Disebuah kediaman di Kampung itu, bertuahpos.com bertemu dengan Syamsir. Pria paruh baya ini masih keturunan ‘darah segar’ dari Datuk Raja Melayu. Nama itu adalah sebuah gelar penobatan untuk pemimpin persukuan ini.
Dulu, di tempat ini ada Suku Melayu Pertemuan. Kampung kecil ini berada ditengah hutan pada thun 1993. Kampung ini merupakan kampung sakral. Sebab menjadi tempat perkumpulan beberapa suku lainnya, untuk membahas persolaan mustahak dan penting.
Tanah ulayat di masa itu dijadikan sebagai lahan pertanian dan pedadangan. Pada suatu hari, PT PSPI menurunkan pasukan alat berat.

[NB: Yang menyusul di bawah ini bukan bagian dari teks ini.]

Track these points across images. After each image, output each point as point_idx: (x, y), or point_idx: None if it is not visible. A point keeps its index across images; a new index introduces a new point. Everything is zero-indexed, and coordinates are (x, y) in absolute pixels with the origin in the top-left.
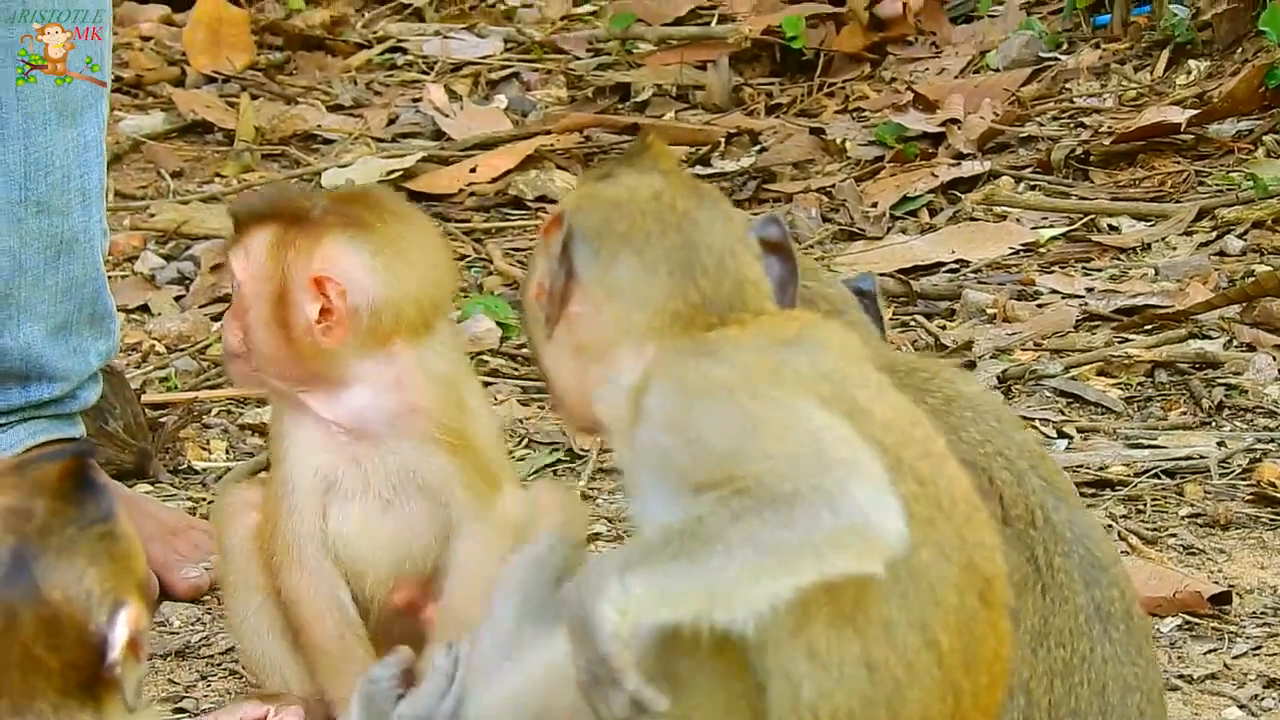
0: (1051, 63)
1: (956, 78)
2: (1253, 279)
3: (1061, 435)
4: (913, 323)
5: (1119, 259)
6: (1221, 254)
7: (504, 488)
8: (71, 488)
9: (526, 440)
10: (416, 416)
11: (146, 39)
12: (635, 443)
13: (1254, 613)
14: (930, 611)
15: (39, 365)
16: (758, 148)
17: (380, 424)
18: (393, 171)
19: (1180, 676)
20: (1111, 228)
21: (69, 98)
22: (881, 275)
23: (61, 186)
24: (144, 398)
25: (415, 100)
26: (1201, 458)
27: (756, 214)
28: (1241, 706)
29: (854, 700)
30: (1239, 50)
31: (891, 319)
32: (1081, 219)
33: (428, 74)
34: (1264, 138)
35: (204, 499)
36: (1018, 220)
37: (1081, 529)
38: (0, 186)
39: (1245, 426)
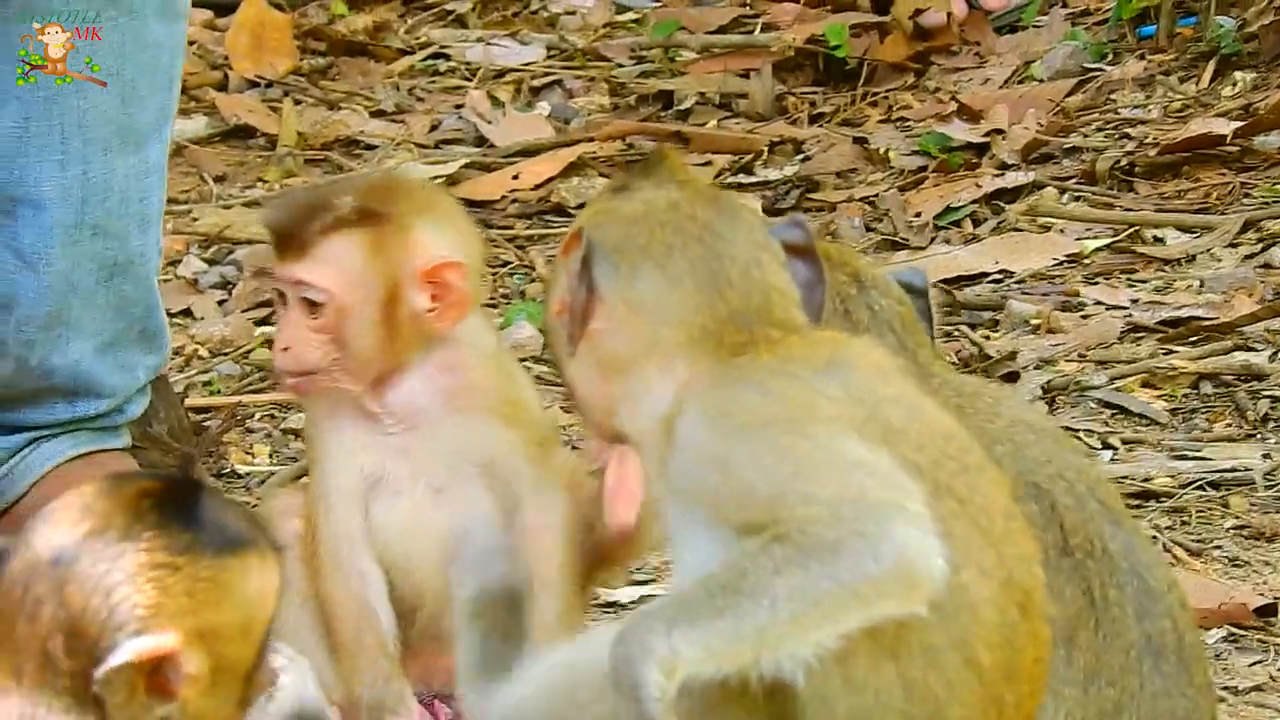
0: (1096, 73)
1: (1001, 88)
2: None
3: (1106, 446)
4: (956, 333)
5: (1164, 270)
6: (1267, 266)
7: (557, 450)
8: (154, 509)
9: (570, 446)
10: (473, 393)
11: (190, 43)
12: (669, 470)
13: None
14: (971, 630)
15: (86, 382)
16: (801, 157)
17: (436, 407)
18: (435, 178)
19: (1225, 688)
20: (1156, 239)
21: (134, 124)
22: None
23: (120, 211)
24: (187, 402)
25: (458, 106)
26: (1247, 470)
27: None
28: None
29: (892, 718)
30: None
31: (935, 329)
32: (1126, 230)
33: (470, 80)
34: None
35: (247, 503)
36: (1062, 231)
37: (1137, 557)
38: (58, 209)
39: None
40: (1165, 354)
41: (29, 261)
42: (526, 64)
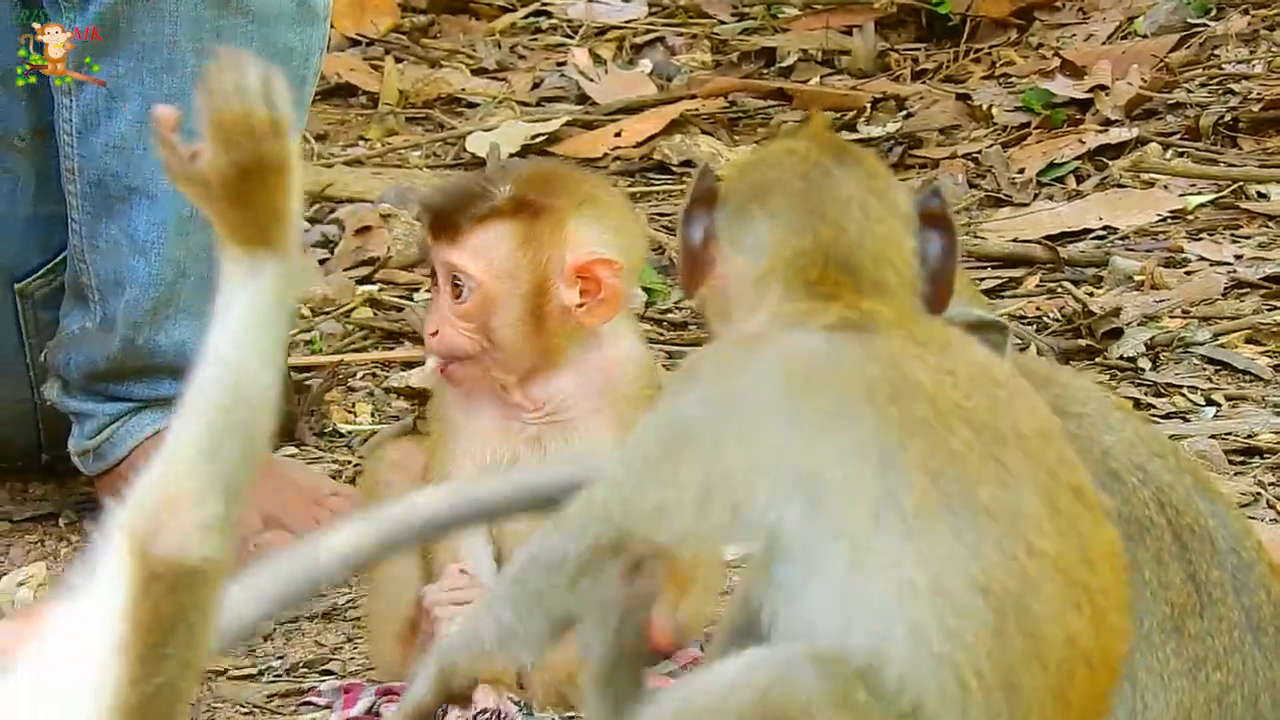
0: (1200, 29)
1: (1104, 44)
2: None
3: (1210, 403)
4: (1060, 289)
5: (1267, 226)
6: None
7: None
8: None
9: None
10: (617, 396)
11: None
12: None
13: None
14: (1023, 525)
15: (191, 360)
16: (904, 113)
17: (580, 405)
18: (537, 135)
19: None
20: (1260, 194)
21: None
22: (1028, 241)
23: None
24: (289, 360)
25: (560, 64)
26: None
27: (904, 179)
28: None
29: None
30: None
31: (1038, 285)
32: (1230, 186)
33: (572, 38)
34: None
35: (349, 462)
36: (1165, 187)
37: (1229, 530)
38: (172, 202)
39: None
40: (1269, 310)
41: (141, 249)
42: (628, 21)
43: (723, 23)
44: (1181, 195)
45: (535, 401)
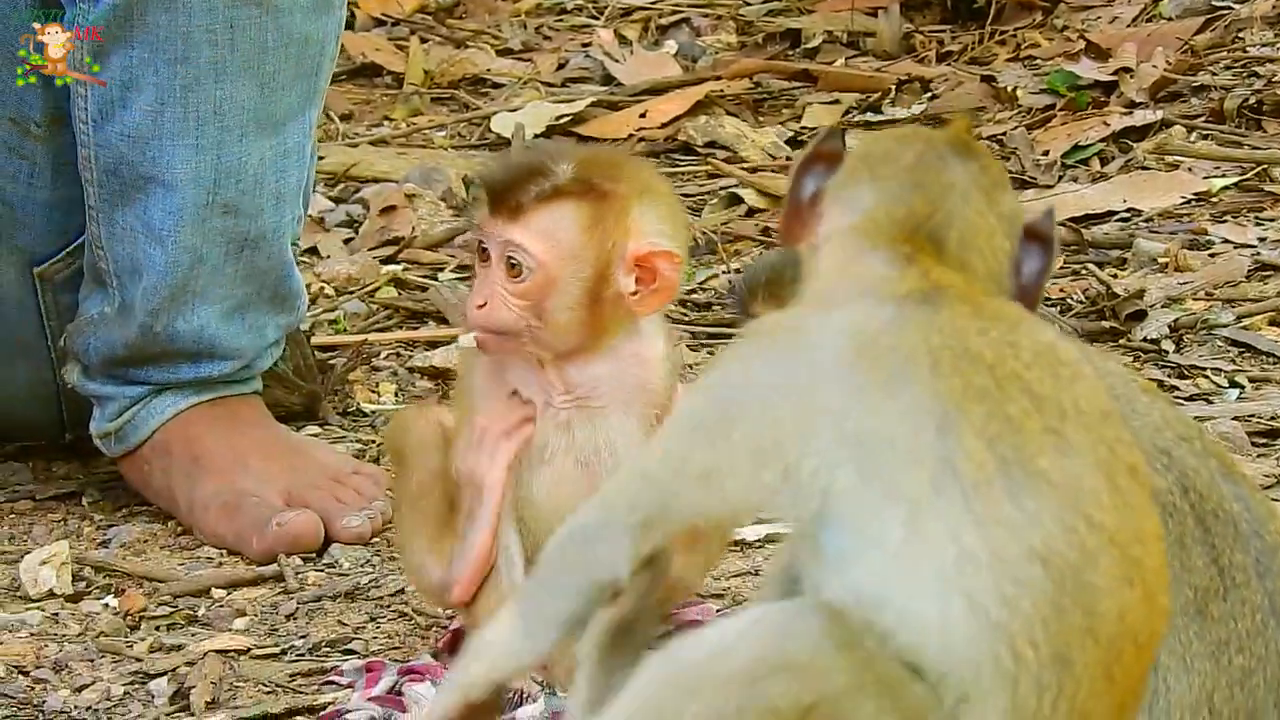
0: (1225, 11)
1: (1129, 26)
2: None
3: (1233, 385)
4: (1084, 271)
5: None
6: None
7: None
8: None
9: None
10: (646, 394)
11: None
12: None
13: None
14: (1082, 498)
15: (211, 345)
16: (928, 95)
17: (611, 394)
18: (562, 116)
19: None
20: None
21: (274, 111)
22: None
23: (254, 192)
24: (313, 340)
25: (585, 45)
26: None
27: None
28: None
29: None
30: None
31: (1063, 267)
32: (1254, 168)
33: (597, 19)
34: None
35: (373, 441)
36: (1190, 169)
37: (1254, 513)
38: (188, 190)
39: None
40: None
41: (157, 236)
42: (654, 2)
43: (748, 4)
44: (1205, 178)
45: (569, 384)
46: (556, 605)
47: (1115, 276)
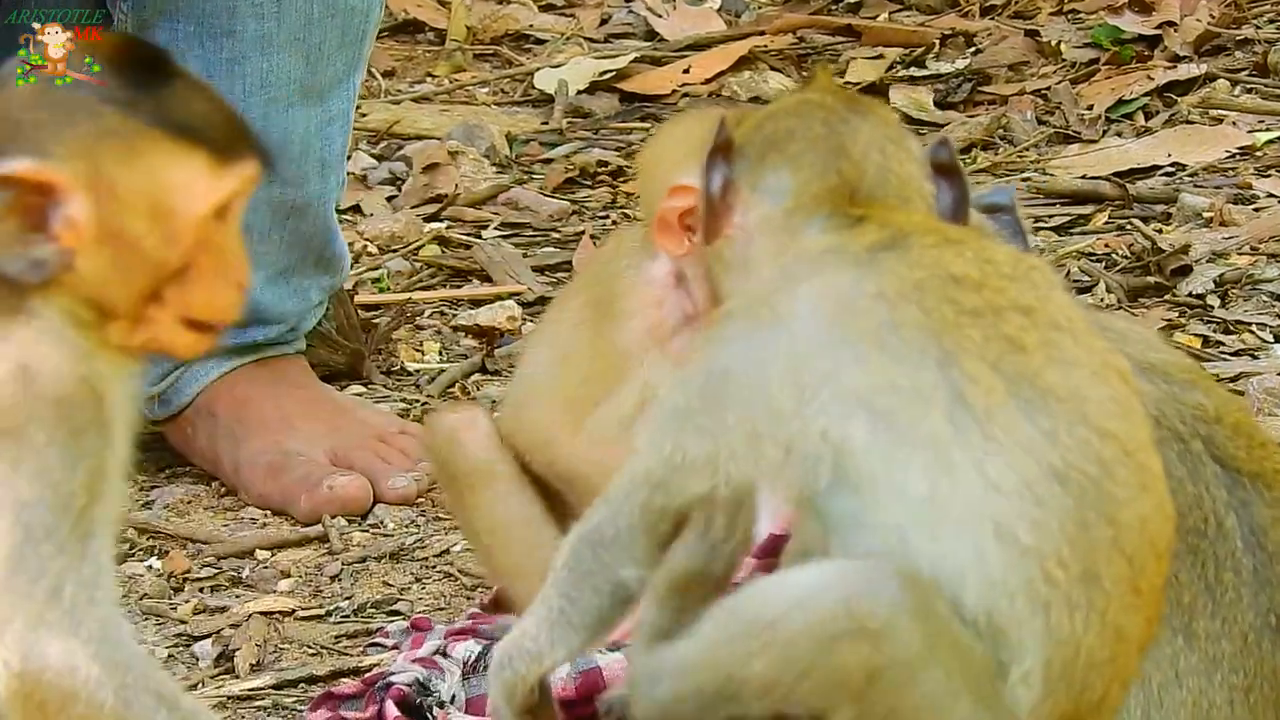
0: None
1: None
2: None
3: (1278, 340)
4: (1129, 226)
5: None
6: None
7: None
8: (121, 57)
9: None
10: None
11: None
12: None
13: None
14: (1090, 408)
15: (255, 310)
16: (972, 50)
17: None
18: (605, 72)
19: None
20: None
21: (318, 81)
22: (1097, 178)
23: (299, 161)
24: (356, 299)
25: (628, 0)
26: None
27: (973, 116)
28: None
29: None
30: None
31: (1107, 222)
32: None
33: None
34: None
35: (417, 401)
36: (1234, 124)
37: (1254, 521)
38: None
39: None
40: None
41: None
42: None
43: None
44: (1250, 132)
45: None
46: (581, 611)
47: (1160, 231)
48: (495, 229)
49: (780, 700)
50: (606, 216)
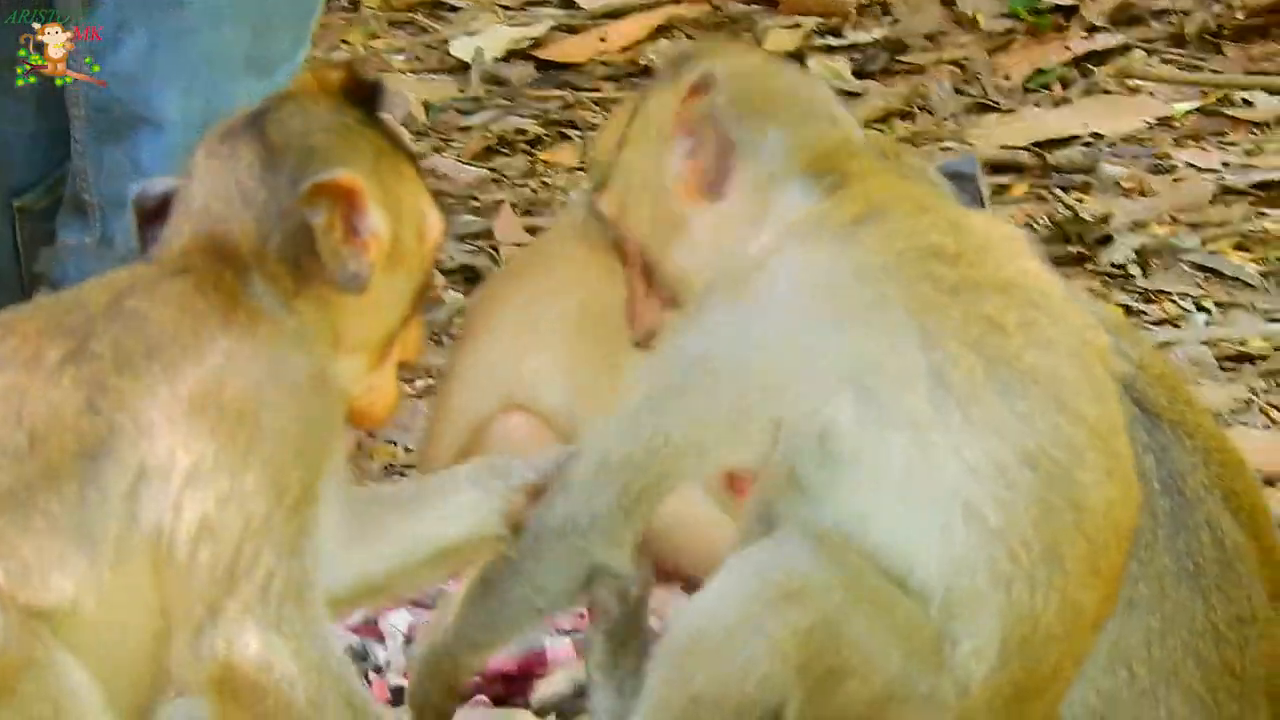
0: None
1: None
2: None
3: (1200, 309)
4: (1049, 196)
5: (1254, 133)
6: None
7: None
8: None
9: None
10: None
11: None
12: None
13: None
14: (1064, 391)
15: None
16: (889, 19)
17: None
18: (521, 40)
19: None
20: (1245, 102)
21: (266, 54)
22: (1016, 148)
23: None
24: None
25: None
26: None
27: (890, 85)
28: None
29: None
30: None
31: (1027, 192)
32: (1215, 93)
33: None
34: None
35: None
36: (1151, 94)
37: (1172, 465)
38: (177, 133)
39: None
40: (1258, 216)
41: (145, 174)
42: None
43: None
44: (1168, 102)
45: None
46: (550, 599)
47: (1080, 201)
48: None
49: (736, 709)
50: (525, 185)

Pohon-pohon besar dibabat. Tanaman kehidupan milik masyarakat musnah. Dalam sekejap berganti dengan tanaman akasia.
“Masyarakat resah hadirya Perusahaaan yang telah mengambil tanah garapan anak kemenakan persukuan melayu pertemuan,” kata Syamsir, saat berbincang kepada bertuahpos.
Keresahan mereka bukan tanpa alasan. Anak cucu mereka hilang mata pencaharian. Hutan bagi mereka tidak sebatas mampu mengepulkan asap dapur, tapi juga menjadi lumbung penghidupan yang dianggap cukup menghidupi rastuan generasi selanjutnya.
‘Penjajahan’ seperti itu menjadi gosip baru dikalangan suku ini. Mereka linglung. Kebingungan pada saat itu. Tak ada yang bisa dilakukan selain memperbincangkannya. Bagi mereka itu sebuah kekejian.
Mereka takut. Karena pada masa itu, Perusahaan selalu menggunakan pendekatan kekerasan dengan dukungan dari aparat kepoIisian dalam menyelesaikan persoalan penyerobotan lahan.